In the autumn of the same year, I was invited to submit an article (before May 2022) on the Women’s health movement in Italy for a special issue of an Italian peer-reviewed journal; at the moment I’m working with Dr. Bibia Pavard – an expert on the decriminalization of abortion in 20th-century France – in another article we are planning to submit to an international peer-reviewed journal before summer 2022. Finally, in the last months I have started to write a monograph (in Italian) which I hope to publish by 2023.
Academic works on the decriminalization process in Italy are a good starting point for the analysis of Law No. 194. Nonetheless, it neglects a number of crucial elements.

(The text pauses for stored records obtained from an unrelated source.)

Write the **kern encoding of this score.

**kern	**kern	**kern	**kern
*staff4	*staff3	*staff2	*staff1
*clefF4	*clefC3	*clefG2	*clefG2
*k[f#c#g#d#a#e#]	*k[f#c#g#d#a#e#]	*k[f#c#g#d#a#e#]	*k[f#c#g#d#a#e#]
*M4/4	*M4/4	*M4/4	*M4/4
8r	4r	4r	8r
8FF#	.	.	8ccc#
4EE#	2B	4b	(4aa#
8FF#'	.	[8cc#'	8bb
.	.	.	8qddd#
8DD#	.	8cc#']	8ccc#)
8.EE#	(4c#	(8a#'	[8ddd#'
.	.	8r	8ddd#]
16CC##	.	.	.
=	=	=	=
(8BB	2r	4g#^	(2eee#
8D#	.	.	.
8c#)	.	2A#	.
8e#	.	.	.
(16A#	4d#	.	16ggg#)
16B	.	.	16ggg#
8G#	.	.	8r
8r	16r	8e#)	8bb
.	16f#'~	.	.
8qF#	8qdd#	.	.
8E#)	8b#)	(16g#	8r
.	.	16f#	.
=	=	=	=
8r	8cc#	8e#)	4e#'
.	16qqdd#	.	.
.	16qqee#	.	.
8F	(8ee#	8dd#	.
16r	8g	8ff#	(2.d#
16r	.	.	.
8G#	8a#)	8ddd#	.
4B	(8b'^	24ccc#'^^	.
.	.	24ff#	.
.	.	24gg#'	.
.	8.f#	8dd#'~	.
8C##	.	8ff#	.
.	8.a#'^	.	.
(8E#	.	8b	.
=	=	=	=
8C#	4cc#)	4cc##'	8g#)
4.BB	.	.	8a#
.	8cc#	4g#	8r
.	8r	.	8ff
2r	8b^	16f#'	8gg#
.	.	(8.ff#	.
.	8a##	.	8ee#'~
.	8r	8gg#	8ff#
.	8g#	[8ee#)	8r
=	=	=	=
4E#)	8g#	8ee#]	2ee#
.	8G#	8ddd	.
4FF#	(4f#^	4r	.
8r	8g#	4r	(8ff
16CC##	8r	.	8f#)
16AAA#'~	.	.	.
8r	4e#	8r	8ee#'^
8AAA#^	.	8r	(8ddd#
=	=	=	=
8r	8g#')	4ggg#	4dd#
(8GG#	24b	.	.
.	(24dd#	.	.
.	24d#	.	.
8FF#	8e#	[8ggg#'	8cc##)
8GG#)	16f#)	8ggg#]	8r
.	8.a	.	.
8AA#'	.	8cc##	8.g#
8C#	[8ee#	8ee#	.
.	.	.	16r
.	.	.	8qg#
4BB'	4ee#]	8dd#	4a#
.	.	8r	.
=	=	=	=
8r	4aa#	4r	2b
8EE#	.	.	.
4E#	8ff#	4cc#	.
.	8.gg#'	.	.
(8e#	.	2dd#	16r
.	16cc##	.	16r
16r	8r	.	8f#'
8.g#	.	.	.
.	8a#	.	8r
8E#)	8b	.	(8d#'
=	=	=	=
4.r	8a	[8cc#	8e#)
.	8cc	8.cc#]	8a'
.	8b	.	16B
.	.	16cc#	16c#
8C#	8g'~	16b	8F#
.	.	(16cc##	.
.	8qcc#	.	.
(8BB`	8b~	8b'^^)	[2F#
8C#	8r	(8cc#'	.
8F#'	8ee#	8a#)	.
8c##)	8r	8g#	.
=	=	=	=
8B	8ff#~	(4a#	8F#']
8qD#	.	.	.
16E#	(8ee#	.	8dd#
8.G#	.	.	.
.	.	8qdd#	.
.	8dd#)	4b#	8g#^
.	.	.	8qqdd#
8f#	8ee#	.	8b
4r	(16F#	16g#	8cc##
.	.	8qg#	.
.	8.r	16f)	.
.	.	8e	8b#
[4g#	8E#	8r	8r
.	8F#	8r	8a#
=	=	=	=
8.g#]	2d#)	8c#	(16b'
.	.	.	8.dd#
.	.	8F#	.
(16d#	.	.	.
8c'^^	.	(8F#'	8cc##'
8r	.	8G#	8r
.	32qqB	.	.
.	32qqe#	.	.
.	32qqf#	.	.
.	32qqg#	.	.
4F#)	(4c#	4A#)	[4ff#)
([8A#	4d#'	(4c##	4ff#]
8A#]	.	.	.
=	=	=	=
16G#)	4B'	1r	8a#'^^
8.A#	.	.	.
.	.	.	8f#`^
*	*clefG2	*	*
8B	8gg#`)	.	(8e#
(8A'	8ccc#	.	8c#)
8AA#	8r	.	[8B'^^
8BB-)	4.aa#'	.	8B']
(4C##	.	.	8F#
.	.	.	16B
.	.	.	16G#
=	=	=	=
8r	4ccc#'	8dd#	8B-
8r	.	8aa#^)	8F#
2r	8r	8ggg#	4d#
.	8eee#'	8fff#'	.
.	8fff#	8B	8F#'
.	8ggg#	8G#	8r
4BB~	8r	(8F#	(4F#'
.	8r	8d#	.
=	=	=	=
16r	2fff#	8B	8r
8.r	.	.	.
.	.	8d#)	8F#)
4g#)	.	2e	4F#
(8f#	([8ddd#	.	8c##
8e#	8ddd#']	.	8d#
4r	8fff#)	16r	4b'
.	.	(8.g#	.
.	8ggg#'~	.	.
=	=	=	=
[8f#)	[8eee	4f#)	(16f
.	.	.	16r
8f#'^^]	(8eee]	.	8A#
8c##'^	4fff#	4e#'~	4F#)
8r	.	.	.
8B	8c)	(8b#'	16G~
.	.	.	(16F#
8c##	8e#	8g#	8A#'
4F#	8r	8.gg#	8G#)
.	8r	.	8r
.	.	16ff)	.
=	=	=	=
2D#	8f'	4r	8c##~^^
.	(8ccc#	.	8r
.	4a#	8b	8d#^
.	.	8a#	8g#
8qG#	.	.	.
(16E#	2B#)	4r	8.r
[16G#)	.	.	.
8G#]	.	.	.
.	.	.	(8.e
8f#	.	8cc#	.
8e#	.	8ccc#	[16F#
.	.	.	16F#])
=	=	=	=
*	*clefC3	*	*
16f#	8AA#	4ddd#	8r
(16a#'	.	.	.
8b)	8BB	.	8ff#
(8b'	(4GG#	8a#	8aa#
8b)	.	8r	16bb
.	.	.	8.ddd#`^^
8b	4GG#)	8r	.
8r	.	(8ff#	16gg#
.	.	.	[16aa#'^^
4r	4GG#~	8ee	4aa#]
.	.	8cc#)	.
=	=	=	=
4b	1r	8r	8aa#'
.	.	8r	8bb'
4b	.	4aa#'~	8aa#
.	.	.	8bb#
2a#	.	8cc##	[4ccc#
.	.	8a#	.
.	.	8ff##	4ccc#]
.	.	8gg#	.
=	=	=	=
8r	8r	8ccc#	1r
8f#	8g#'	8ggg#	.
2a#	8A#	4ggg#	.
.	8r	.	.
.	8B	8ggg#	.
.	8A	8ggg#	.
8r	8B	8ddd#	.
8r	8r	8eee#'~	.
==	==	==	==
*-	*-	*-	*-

My research introduces a radically new approach to the study of Law No. 194 and wants to shed new light on the Italian case presenting it as a crucial part of the European decriminalization process focuses on 3 topics hitherto neglected by historians: 1) the analysis of the cultural and gender dimension of the public debate 2) the reconstruction of the role played by feminist groups and especially Women’s health movement 3) the insertion of the Italian case in the European framework.